(Brief) Would you please copy each line of the data in which the string "image" occurs?

(Information shown)
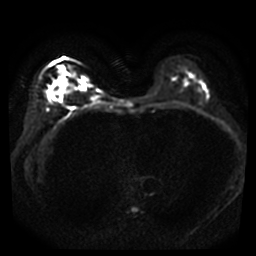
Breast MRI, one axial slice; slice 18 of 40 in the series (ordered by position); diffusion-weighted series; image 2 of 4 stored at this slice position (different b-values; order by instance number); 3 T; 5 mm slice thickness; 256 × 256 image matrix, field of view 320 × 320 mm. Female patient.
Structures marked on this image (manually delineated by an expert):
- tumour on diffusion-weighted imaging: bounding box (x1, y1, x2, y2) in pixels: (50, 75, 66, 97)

(Response)
Breast MRI, one axial slice; slice 18 of 40 in the series (ordered by position); diffusion-weighted series; image 2 of 4 stored at this slice position (different b-values; order by instance number); 3 T; 5 mm slice thickness; 256 × 256 image matrix, field of view 320 × 320 mm. Female patient.
Structures marked on this image (manually delineated by an expert):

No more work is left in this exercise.